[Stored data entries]
------------------------------------------------------------

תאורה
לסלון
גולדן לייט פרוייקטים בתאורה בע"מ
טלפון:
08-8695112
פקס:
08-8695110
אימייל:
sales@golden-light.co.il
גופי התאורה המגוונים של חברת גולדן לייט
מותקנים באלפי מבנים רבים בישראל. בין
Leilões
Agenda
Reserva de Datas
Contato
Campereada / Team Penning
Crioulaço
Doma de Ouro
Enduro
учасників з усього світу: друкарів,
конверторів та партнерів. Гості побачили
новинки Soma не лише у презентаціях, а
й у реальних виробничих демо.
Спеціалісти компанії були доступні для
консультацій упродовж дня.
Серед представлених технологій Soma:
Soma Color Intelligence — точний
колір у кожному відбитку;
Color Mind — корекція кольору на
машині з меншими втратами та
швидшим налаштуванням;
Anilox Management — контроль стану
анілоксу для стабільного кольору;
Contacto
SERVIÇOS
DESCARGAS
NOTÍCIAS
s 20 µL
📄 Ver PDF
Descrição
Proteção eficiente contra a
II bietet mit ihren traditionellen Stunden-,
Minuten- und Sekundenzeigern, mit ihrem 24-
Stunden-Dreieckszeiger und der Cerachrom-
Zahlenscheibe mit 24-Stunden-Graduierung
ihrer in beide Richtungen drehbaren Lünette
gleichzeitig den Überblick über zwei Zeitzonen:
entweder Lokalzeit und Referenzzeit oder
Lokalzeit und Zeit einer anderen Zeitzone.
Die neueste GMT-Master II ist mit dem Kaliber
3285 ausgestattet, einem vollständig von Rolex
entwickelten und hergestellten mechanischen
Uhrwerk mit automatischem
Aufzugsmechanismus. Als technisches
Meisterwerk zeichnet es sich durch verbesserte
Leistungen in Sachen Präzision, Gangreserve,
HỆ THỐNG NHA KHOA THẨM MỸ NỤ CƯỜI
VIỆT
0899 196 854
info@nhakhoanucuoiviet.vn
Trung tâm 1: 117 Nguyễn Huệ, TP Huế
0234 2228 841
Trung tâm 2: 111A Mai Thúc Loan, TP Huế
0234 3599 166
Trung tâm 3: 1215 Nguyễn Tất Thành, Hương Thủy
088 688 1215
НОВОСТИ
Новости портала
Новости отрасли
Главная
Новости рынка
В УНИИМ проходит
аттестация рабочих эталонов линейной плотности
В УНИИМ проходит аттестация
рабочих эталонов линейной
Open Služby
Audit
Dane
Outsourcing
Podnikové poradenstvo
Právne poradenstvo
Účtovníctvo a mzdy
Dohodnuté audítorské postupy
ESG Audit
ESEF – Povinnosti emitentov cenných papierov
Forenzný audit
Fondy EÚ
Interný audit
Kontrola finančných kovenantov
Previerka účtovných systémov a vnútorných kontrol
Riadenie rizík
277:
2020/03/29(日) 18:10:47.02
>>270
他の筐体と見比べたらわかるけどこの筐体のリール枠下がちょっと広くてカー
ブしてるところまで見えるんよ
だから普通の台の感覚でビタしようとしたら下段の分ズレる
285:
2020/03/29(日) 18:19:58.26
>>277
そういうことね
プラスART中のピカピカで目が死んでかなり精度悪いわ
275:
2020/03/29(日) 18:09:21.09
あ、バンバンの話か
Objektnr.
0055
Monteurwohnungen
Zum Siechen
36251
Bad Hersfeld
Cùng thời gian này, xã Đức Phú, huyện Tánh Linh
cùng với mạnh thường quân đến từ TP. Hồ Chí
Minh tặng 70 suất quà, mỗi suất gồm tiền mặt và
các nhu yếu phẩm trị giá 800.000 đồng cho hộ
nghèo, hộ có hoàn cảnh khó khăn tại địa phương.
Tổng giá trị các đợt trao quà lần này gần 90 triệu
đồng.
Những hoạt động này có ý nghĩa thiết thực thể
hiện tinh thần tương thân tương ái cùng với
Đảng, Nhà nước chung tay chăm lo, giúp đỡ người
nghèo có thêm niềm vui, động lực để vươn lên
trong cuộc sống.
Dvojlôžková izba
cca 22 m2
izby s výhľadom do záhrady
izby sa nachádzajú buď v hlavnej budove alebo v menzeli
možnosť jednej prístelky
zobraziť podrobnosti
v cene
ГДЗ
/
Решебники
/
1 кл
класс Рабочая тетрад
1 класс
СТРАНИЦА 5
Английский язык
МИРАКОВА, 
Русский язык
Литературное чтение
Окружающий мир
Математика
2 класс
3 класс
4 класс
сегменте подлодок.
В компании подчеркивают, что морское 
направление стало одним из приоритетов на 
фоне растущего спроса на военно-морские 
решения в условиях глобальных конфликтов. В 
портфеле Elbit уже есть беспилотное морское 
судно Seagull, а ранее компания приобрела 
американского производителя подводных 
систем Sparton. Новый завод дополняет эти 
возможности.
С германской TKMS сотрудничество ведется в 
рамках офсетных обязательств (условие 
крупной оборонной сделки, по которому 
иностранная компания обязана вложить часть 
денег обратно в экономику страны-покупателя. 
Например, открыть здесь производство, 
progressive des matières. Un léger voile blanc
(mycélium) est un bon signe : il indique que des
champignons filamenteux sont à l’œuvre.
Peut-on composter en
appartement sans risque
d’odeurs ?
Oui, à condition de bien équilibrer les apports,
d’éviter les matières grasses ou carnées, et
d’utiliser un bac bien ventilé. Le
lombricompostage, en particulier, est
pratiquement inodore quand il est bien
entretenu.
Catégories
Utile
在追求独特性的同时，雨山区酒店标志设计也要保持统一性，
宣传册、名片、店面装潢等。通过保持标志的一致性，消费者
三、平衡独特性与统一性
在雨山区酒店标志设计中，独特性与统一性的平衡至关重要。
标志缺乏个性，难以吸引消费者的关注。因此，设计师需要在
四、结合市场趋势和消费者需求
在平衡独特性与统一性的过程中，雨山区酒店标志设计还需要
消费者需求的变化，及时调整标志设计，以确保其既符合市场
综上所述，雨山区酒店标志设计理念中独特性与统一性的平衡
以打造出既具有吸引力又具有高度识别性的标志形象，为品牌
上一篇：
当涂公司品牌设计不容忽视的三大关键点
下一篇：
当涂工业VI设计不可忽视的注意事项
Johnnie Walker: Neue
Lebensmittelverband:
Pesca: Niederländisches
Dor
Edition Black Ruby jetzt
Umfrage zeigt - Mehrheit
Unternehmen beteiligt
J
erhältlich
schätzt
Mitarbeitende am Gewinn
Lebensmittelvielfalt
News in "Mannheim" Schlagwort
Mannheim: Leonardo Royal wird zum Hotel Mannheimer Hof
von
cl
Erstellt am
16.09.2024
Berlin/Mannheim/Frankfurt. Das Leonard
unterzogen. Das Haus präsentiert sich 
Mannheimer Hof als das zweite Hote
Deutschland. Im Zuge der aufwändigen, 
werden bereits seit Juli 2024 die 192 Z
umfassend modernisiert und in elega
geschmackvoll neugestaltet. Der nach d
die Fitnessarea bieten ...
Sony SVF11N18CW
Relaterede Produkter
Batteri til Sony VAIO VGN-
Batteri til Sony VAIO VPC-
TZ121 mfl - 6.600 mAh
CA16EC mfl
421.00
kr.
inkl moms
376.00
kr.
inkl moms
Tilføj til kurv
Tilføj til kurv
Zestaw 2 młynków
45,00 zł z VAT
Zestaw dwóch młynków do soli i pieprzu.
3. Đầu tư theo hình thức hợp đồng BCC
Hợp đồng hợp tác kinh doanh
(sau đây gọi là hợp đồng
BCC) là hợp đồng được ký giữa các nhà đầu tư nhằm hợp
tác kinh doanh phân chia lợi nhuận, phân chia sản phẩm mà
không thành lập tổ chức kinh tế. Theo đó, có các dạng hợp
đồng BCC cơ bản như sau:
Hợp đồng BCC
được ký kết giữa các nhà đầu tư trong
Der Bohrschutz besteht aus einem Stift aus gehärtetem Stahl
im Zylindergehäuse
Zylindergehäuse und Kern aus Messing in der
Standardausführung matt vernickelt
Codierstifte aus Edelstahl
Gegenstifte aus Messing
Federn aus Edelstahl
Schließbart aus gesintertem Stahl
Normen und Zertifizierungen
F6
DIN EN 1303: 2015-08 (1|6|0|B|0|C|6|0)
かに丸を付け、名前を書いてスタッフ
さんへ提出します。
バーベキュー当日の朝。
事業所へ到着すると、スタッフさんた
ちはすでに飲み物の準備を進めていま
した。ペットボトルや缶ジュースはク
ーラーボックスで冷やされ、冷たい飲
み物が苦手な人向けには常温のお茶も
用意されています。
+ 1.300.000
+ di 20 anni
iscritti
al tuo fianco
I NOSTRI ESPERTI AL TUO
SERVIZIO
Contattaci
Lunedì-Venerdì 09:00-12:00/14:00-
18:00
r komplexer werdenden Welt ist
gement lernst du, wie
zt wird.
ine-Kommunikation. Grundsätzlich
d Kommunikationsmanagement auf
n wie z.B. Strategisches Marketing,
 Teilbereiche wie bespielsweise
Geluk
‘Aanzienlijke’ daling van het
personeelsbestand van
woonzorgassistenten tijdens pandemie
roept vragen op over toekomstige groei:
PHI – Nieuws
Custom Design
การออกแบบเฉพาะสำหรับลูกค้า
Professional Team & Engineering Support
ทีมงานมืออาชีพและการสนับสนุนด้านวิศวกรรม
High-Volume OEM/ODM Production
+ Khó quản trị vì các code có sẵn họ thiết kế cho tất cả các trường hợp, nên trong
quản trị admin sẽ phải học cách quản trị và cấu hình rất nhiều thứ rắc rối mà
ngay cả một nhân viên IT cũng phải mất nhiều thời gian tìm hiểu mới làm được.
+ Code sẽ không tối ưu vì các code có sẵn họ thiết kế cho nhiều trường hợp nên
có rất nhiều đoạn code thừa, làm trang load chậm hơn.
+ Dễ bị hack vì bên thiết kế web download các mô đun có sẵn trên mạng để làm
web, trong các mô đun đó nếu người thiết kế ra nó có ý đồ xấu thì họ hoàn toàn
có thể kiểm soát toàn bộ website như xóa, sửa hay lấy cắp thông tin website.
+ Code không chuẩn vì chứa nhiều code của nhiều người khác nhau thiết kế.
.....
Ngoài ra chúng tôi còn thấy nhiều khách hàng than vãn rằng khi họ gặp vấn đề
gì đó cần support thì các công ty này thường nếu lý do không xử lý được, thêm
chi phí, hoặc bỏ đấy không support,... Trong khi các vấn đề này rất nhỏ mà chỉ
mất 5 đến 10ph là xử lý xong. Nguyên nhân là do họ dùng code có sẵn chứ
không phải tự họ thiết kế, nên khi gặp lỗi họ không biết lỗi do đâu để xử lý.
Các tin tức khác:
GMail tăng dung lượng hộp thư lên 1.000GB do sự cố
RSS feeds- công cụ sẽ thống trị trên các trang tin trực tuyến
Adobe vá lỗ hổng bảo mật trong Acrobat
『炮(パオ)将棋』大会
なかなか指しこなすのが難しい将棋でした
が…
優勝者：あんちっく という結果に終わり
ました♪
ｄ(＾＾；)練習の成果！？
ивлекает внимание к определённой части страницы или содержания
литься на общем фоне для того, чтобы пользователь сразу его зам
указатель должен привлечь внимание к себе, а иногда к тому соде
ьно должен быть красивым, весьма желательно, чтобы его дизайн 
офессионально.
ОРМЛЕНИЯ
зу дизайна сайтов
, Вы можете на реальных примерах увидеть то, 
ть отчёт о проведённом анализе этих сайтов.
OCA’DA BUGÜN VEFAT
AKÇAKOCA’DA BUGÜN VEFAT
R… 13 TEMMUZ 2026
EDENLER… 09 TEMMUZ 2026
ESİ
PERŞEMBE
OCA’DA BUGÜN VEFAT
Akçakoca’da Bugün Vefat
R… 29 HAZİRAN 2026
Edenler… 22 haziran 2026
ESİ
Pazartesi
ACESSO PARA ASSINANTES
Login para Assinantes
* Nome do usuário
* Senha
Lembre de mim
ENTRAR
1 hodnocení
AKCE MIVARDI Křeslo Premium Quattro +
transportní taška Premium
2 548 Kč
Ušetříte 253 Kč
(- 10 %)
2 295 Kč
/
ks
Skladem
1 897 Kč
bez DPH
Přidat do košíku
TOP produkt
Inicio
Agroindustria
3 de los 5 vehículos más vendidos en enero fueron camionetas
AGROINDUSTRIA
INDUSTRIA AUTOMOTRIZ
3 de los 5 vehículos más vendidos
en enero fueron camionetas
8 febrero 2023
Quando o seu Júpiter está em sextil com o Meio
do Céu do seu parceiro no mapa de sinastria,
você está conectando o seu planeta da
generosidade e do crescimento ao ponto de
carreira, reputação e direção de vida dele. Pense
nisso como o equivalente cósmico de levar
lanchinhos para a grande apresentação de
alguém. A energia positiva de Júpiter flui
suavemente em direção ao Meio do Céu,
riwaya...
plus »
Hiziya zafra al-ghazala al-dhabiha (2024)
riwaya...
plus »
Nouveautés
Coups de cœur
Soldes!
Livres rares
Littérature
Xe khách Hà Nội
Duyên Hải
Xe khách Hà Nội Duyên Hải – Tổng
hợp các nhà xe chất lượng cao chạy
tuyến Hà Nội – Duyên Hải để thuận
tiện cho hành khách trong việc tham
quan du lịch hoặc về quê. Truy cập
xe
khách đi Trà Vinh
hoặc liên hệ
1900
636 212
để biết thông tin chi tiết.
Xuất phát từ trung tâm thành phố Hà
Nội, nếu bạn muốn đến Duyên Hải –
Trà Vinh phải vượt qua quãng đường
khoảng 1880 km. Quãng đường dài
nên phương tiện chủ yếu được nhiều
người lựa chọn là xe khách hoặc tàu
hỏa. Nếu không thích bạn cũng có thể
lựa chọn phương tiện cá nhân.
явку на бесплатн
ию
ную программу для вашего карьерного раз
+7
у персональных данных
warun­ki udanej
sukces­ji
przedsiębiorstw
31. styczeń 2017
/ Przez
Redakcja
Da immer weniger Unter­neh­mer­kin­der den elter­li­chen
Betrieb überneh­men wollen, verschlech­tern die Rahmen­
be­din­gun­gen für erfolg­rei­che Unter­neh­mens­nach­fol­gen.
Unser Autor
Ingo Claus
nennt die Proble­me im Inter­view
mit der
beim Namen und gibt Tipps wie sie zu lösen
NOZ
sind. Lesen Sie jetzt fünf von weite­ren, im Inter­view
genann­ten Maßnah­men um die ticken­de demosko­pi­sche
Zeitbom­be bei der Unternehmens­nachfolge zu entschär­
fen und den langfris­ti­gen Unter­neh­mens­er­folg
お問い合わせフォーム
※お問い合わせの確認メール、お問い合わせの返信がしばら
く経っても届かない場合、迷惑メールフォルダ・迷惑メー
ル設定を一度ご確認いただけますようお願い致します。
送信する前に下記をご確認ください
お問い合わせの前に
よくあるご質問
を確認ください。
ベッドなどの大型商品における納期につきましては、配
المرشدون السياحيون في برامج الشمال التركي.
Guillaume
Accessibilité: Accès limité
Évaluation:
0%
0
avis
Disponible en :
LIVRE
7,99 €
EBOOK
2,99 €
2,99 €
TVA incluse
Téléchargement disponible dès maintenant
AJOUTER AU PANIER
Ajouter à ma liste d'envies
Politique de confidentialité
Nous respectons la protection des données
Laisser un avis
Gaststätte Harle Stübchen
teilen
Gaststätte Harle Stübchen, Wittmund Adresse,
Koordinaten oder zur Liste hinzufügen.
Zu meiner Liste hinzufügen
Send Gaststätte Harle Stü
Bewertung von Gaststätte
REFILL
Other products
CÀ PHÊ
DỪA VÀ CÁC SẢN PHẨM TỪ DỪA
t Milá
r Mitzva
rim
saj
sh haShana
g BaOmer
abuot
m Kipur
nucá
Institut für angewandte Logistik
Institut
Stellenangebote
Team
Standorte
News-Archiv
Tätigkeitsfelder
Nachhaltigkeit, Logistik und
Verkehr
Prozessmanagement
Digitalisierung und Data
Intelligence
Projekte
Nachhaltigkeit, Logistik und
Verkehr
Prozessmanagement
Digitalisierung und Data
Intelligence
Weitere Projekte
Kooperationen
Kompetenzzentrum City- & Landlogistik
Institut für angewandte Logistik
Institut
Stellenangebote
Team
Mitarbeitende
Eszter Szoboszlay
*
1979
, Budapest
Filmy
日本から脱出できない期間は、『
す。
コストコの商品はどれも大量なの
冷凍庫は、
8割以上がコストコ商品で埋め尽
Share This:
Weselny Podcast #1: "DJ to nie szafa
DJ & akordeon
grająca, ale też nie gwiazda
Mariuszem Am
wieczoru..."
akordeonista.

------------------------------------------------------------

■ Work to complete ■
Work out how many lines contain the word "TEMMUZ" in the records, and answer with the number only.

■ Output of the task ■
2